5 Steps to prevent Heart Disease

Tuesday, February 10, 2015

More validation of Niacin with Statin

Editorial on Niacin 2-2015


  • Angiographic trials from the 1990s provide valuable information on the impact of LDL cholesterol reduction on atherosclerosis progression.
  • The CLAS (Cholesterol Lowering Atherosclerosis Study) angiographic trial tested niacin/colestipol therapy in the pre-statin era.
  • Visually appreciable angiographic progression was dramatically reduced with niacin/colestipol therapy in the CLAS trial.
  • Niacin is a viable therapeutic option for patients who are statin intolerant or who need additional LDL reduction after maximum statin therapy fails to achieve adequate reduction.





1 comment:

  1. What about this study?

    http://circ.ahajournals.org/cgi/content/meeting_abstract/124/21_MeetingAbstracts/A16318

    Abstract 16318: Niacin Dramatically Raises the Endothelial Inflammatory Marker Lp-PLA2: The Reason the AIM-HIGH Trail Failed Despite Improvements in HDL and Triglycerides

    The recent cancellation of the AIM-HIGH Niaspan/Simvastatin trial, despite increased HDL levels and decreased Triglyceride levels, throws into question the entire paradigm of HDL elevation in preventing heart disease. On the other hand, an alternative explanation of the null results of the trial is that Niacin caused a problem that negated the otherwise beneficial effect of HDL elevation. We believe we have discovered that reason, as a result of serial examinations of the endothelial inflammatory marker LpPLA2 (Lipoprotein-associated Phospholipase A2 in a patient population with CAD started on extended release niacin.

    986 pts, aged 38-92, M:F ratio 1:1 with either documented CAD, or risk factors for CAD, Lp(a), hypercholesterolemia with low HDL, were started on dietary intervention (a limited grain, Mediterranean type diet) coupled with 500-1,500mg slow release Niacin. As part of a comprehensive lipid panel, (BerkeleyHeartLabs, Alameda, CA) LpPLA2 levels were measured at baseline and every 3 months; pts have been followed for 1-8 years, mean 6+/–2 yrs. As reported elsewhere, if LpPLA2 levels rose above 200 ng/ml, pts were started on Fish Oil, Spirolina, Grape Seed Extract and Pycnogenol.

    LpPLA2 levels increased in all pts begun on a Niacin regimen. Baseline levels of 167+/–50 ng/ml increased to 212+/–43ng/ml (p<0.001). Mean individual increase was 62+/–30ng/ml. Sixty-five % of pts started on Niacin, had LpPLA2 levels increase above the normal upper level of 200ng/ml. There was no corresponding increase in hs-CRP or fibrinogen levels. The addition of Fish Oil, Spirolina, Grape Seed Extract and Pycnogenol reduced LpPLA2 levels but did not return them to baseline.

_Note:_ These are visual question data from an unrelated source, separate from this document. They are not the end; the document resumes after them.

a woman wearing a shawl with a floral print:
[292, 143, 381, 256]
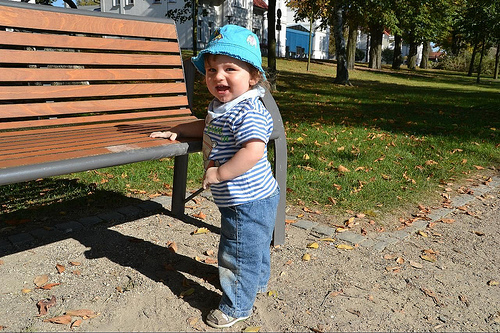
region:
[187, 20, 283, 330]
small child looking at camera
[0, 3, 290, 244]
wood and metal park bench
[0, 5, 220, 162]
brown wooden slats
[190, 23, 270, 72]
a small blue child's hat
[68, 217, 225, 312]
child's shadow on the sidewalk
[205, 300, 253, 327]
child's tiny shoe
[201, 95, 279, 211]
little striped short sleeved shirt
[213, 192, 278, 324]
pair of tiny blue jeans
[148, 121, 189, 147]
hand resting on bench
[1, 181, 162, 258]
shadow of bench on grass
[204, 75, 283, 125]
the kid is smiling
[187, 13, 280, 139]
the kid is wearing a hat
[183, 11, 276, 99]
the hat is blue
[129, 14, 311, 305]
the toddler is standing in front of the bench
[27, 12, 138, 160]
the bench is brown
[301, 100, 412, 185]
the grass is green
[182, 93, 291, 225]
the shirt is stripes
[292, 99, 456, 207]
dry leaves are on the ground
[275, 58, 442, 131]
shadows are on the ground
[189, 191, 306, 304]
the jeans are blue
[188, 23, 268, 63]
Aqua blue hat on baby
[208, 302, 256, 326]
light brown baby sandal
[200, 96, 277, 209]
Blue and white striped shirt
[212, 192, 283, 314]
Blue denim pants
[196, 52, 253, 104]
Smiling baby face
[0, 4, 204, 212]
Brown park bench with gray edges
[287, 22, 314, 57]
Large blue door on building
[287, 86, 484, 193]
Dead brown leaves in grass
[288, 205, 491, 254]
Gray bricks surrounding grass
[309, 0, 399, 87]
Leafy tree with green leaves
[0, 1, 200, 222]
wooden bench with metal trim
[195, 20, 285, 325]
little girl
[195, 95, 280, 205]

    We conclude that extended release Niacin dramatically increases the endothelial inflammatory molecule Lp-PLA2, which attracts oxidized LDL into endothelial cells. This finding probably explains why despite elevated HDL's in the AIM-HIGH trial, no favorable results were obtained. We strongly recommend that pts on Niacin should have Lp-PLA2 levels checked and if elevated, started on Fish Oil, Spirolina, Grape Seed Extract, and Pycnogenol.